Ships could store their CO2 emissions in the ocean

Ships could store their CO2 emissions in the ocean

A start-up is testing a new system to capture carbon dioxide from shipping exhaust and discharge it into the ocean


Ships could capture their own carbon dioxide emissions by bubbling exhaust through seawater and limestone, then pouring the water back into the ocean. This could save space and energy compared with other systems, but it is unclear what the environmental impacts might be.

The system takes advantage of a natural reaction between CO2 and calcium carbonate, also known as limestone. “The ocean has been running exactly this reaction for billions of years,” says Jess Adkins at Calcarea, the start-up behind the technique.

When seawater absorbs CO2, it becomes acidic enough to break down limestone. The dissolved rock then reacts with CO2 in the water to form bicarbonate minerals, which can remain stable in the ocean for millennia.

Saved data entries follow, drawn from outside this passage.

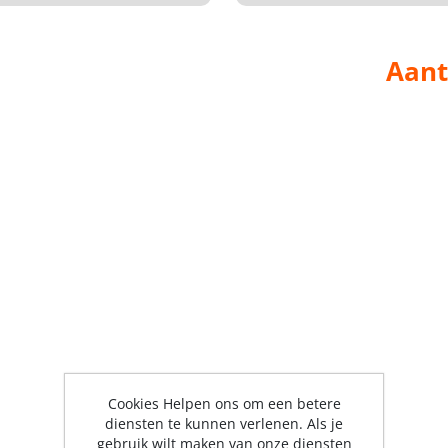
Aant
Cookies Helpen ons om een betere
diensten te kunnen verlenen. Als je
gebruik wilt maken van onze diensten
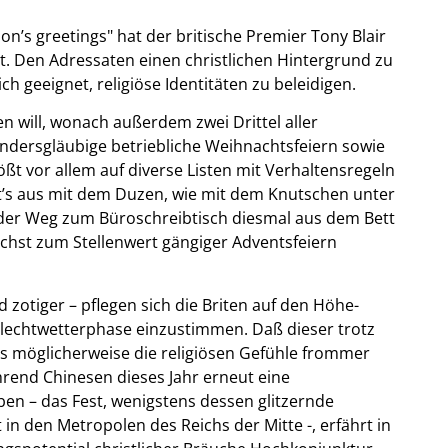
n’s greetings" hat der britische Premier Tony Blair
t. Den Adressaten einen christlichen Hintergrund zu
ch geeignet, religiöse Identitäten zu beleidigen.
n will, wonach außerdem zwei Drittel aller
Andersgläubige betriebliche Weihnachtsfeiern sowie
t vor allem auf diverse Listen mit Verhaltensregeln
ut’s aus mit dem Duzen, wie mit dem Knutschen unter
n der Weg zum Büroschreibtisch diesmal aus dem Bett
hst zum Stellenwert gängiger Adventsfeiern
 zotiger – pflegen sich die Briten auf den Höhe-
hlechtwetterphase einzustimmen. Daß dieser trotz
s möglicherweise die religiösen Gefühle frommer
ährend Chinesen dieses Jahr erneut eine
n – das Fest, wenigstens dessen glitzernde
in den Metropolen des Reichs der Mitte -, erfährt in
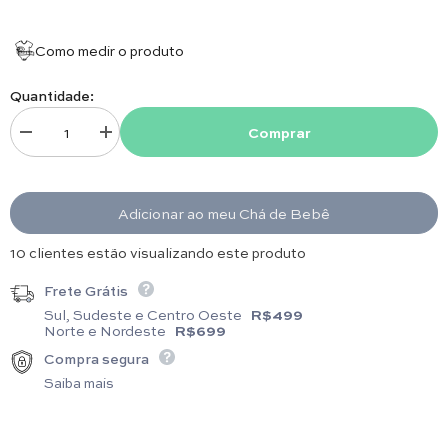
Como medir o produto
Quantidade:
Comprar
Diminuir quantidade para Manta Babados - Rosê
Aumentar quantidade para Manta Babados - Rosê
Adicionar ao meu Chá de Bebê
13 clientes estão visualizando este produto
Frete Grátis
Sul, Sudeste e Centro Oeste
R$499
Norte e Nordeste
R$699
Compra segura
Saiba mais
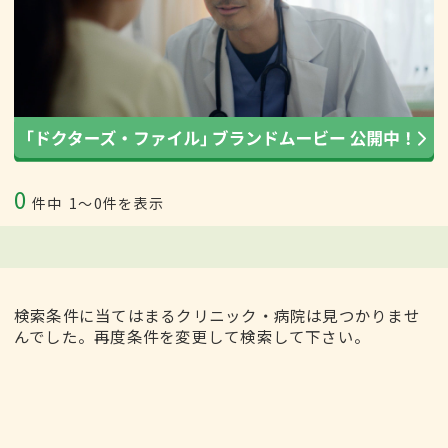
0
件中
1〜0件を表示
検索条件に当てはまるクリニック・病院は見つかりませ
んでした。再度条件を変更して検索して下さい。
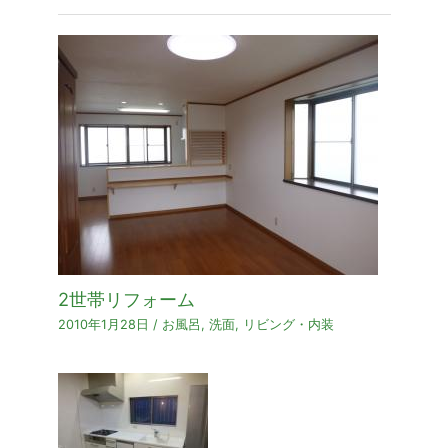
2世帯リフォーム
2010年1月28日
/
お風呂
,
洗面
,
リビング・内装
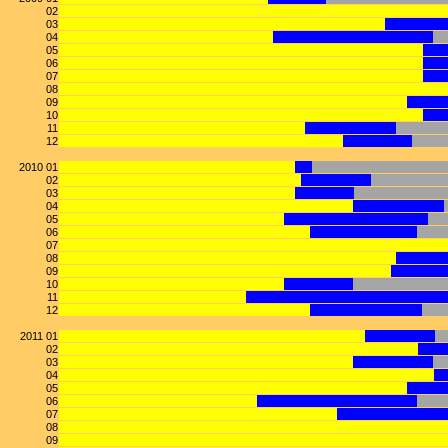
02
03
04
05
06
07
08
09
10
11
12
2010 01
02
03
04
05
06
07
08
09
10
11
12
2011 01
02
03
04
05
06
07
08
09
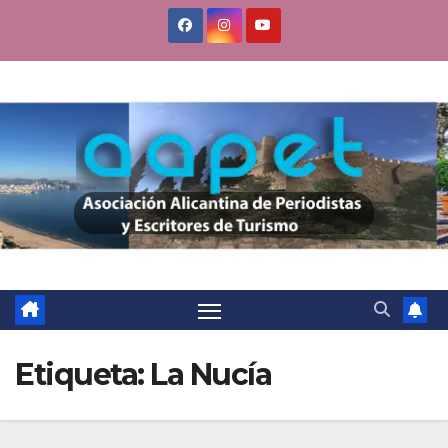
Saltar
al
contenido
Etiqueta:
La Nucía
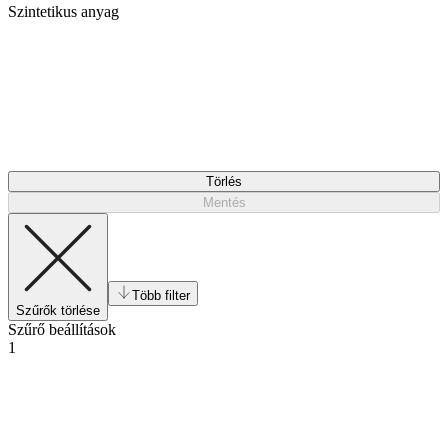
Szintetikus anyag
Törlés
Mentés
Több filter
Szűrők törlése
Szűrő beállítások
1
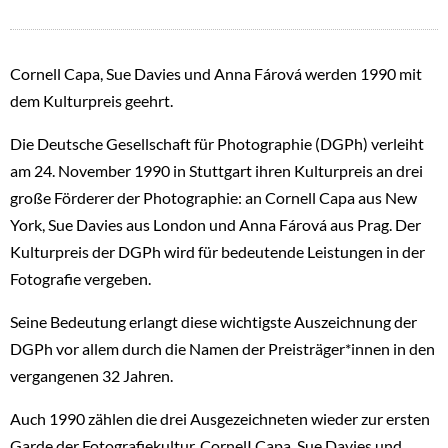
Cornell Capa, Sue Davies und Anna Fárová werden 1990 mit
dem Kulturpreis geehrt.
Die Deutsche Gesellschaft für Photographie (DGPh) verleiht
am 24. November 1990 in Stuttgart ihren Kulturpreis an drei
große Förderer der Photographie: an Cornell Capa aus New
York, Sue Davies aus London und Anna Fárová aus Prag. Der
Kulturpreis der DGPh wird für bedeutende Leistungen in der
Fotografie vergeben.
Seine Bedeutung erlangt diese wichtigste Auszeichnung der
DGPh vor allem durch die Namen der Preisträger*innen in den
vergangenen 32 Jahren.
Auch 1990 zählen die drei Ausgezeichneten wieder zur ersten
Garde der Fotografiekultur. CornelI Capa, Sue Davies und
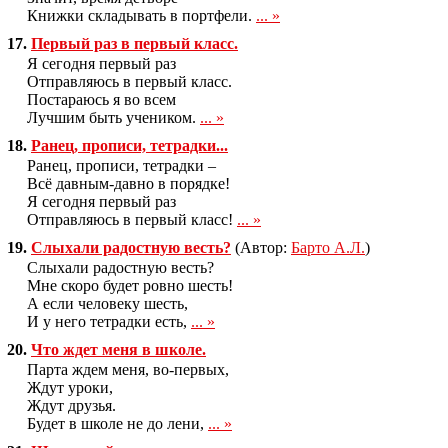
Книжки складывать в портфели.
... »
17.
Первый раз в первый класс.
Я сегодня первый раз
Отправляюсь в первый класс.
Постараюсь я во всем
Лучшим быть учеником.
... »
18.
Ранец, прописи, тетрадки...
Ранец, прописи, тетрадки –
Всё давным-давно в порядке!
Я сегодня первый раз
Отправляюсь в первый класс!
... »
19.
Слыхали радостную весть?
(Автор:
Барто А.Л.
)
Слыхали радостную весть?
Мне скоро будет ровно шесть!
А если человеку шесть,
И у него тетрадки есть,
... »
20.
Что ждет меня в школе.
Парта ждем меня, во-первых,
Ждут уроки,
Ждут друзья.
Будет в школе не до лени,
... »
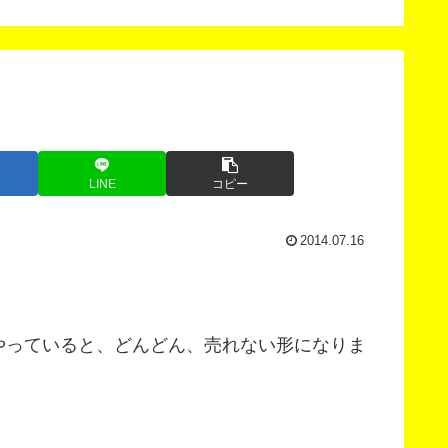
LINE
コピー
2014.07.16
やっていると、どんどん、売れない形になりま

This is one of the primary ways the planet removes CO2 from the atmosphere over long timescales.

For decades, Adkins and his colleagues studied how this dynamic affects organisms with shells or skeletons made of calcium, like corals, as the oceans become more acidic due to rising levels of atmospheric CO2. They realised that speeding up the rate at which limestone dissolved would transform more CO2 into stable bicarbonate – and one way to do this was to increase the concentration of carbon dioxide exposed to limestone. “You can make [the reaction] go an order of magnitude faster if you use pure CO2,” says Adkins.

The researchers have now designed a way to use this process to capture carbon from ships, which are responsible for about 3 per cent of all human-caused CO2 emissions and have limited options to reduce their footprint.

Adkins says tests in California demonstrated that two prototypes can convert at least 30 per cent of the CO2 in diesel engine exhaust into bicarbonate. They are now working with the research arm of Lomar Shipping, a global shipping company, to test the system on a ship.

The on-board test would involve compressing exhaust, then bubbling it through large volumes of seawater, using the movement of the ship as a water pump to save on energy. The more acidic water would then flow over crushed limestone to form bicarbonate, before being discharged back into the ocean.

Adkins says this technique doesn’t use up as much space and is more flexible than other approaches, which require storing captured emissions on board and offloading them at specialised ports. Still, he estimates the Calcarea system would take up about 4 per cent of the space on a large bulk carrier ship sailing on a long voyage.

Phil Renforth at Heriot-Watt University in the UK says the idea is interesting but could face a few problems. For one, he says the approach is unlikely to ever capture all the CO2 from the exhaust without impractically large reactors. As more options for low-emissions shipping fuels become available, that may prove to be a better option than capturing emissions.

“We also need to know a lot about the consequences of scaling this up,” he says. Discharging bicarbonates into the ocean wouldn’t be a concern because they are abundant in seawater, but he says other compounds in the exhaust could have negative effects on ecosystems.

Many ships already use systems that discharge sulphur pollution from exhaust into the ocean. But the agencies that regulate global shipping and international waters remain divided on how to address schemes to store CO2 in the sea.